Le véritable péché du Gladiateur réside essentiellement dans la communication. Il a cru qu’il suffisait de contenter la France le matin et de venir dormir le soir à Ndoumbélaan comme si de rien était. Il était convaincu ou s’est laissé convaincre qu’il pouvait déjeuner avec des pommes de terre frites dans un restaurant des Champs Elysées et diner son « cere mboum » à Colobane sans dommage. C’est une erreur tragique ! C’est justement en ces moments troubles où les repères se brouillent, qu’un chef d’état a l’obligation de lever la voix pour rassurer et mobiliser son peuple. Rassurer autour de ses valeurs fondamentales, et mobiliser les ressources disponibles et potentielles pour se mettre en position de combat. Parce que la menace plane manifestement au-dessus de nos têtes. Héritier d’une situation historique et diplomatique qu’il ne remet pas en cause, il se doit d’assumer sa position d’Homme d’Etat au lieu de vaciller au gré des commentaires de Sandaga comme une flamme de bougie sous une tempête.

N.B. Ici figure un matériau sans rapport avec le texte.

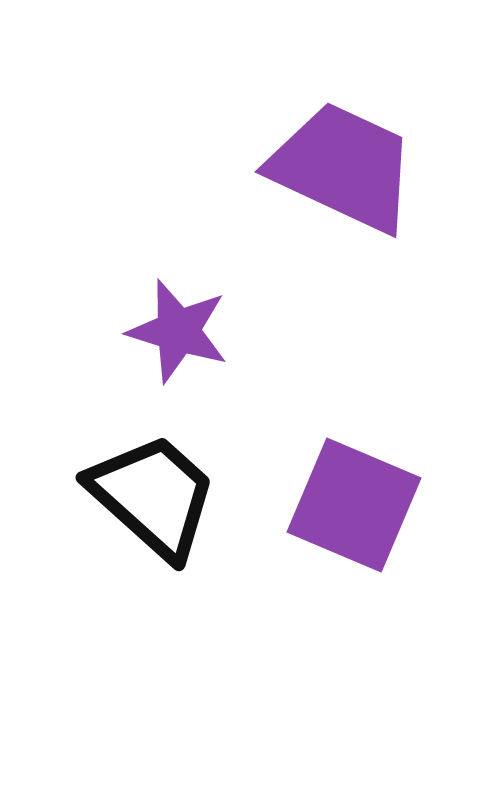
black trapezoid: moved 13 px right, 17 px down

Rappelons-nous, le Président-poète-néocolonial, qui n’était pas du tout un modèle de combattant anti impérialiste avait refusé de rompre les relations diplomatiques avec Israël en 1973, se dressant ainsi contre l’avis de ses pairs africains et de la Ligue Arabe en pleine guerre du Kippour. Président chrétien d’une république musulmane à 90 %, il avait motivé sa position par un discours fort. Ndoumbélaan qui présidera deux ans plus tard le Comité pour l’Exercice des Droits inaliénables du Peuple Palestinien voulait qu’on différenciât la condamnation de l’hégémonie impériale de l’état hébreu avec toutes les souffrances imposées au peuple de Palestine, du mot d’ordre extrémiste qui demandait l’anéantissement pur et simple de l’état d’Israël. Le Gladiateur n’a certainement pas fait pire en défilant à Paris ce 11 janvier, mais il n’a pas su communiquer, se contentant de répondre à des journalistes et à des déclarations pour se justifier comme le ferait un enfant pris en faute.

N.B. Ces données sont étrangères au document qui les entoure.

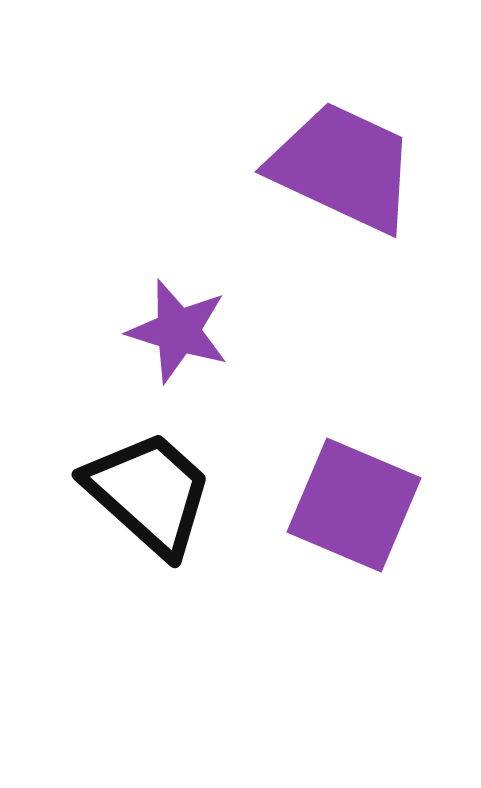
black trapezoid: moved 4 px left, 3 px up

Face au silence coupable de l’intelligentsia de Ndoumbélaan, à son incapacité et ou à son impuissance à dompter un débat à la fois subtile et belliqueux, les politiques se sont accaparés du sujet et dramatiquement à travers la ligne imposée par l’impérialisme français parce que cette ligne satanique leur permet de porter des coups à leur adversaire du moment : le Gladiateur. Les politiques ne mènent et à juste titre que des combats conjoncturels. L’essentiel étant d’atteindre des objectifs à court et à moyen terme qu’ils se sont assignés même s’ils doivent plus tard dire « maa ko waxoon, waxeet ».
Le débat de fond est pourtant structurel et nous ramène à trancher pour nous et pour les générations futures entre deux positions antagoniques. Contraindre les religieux à accepter la profanation de leurs symboles ou convaincre les clowns à se tourner vers d’autres sujets moins sensibles si leur métier est de faire rire.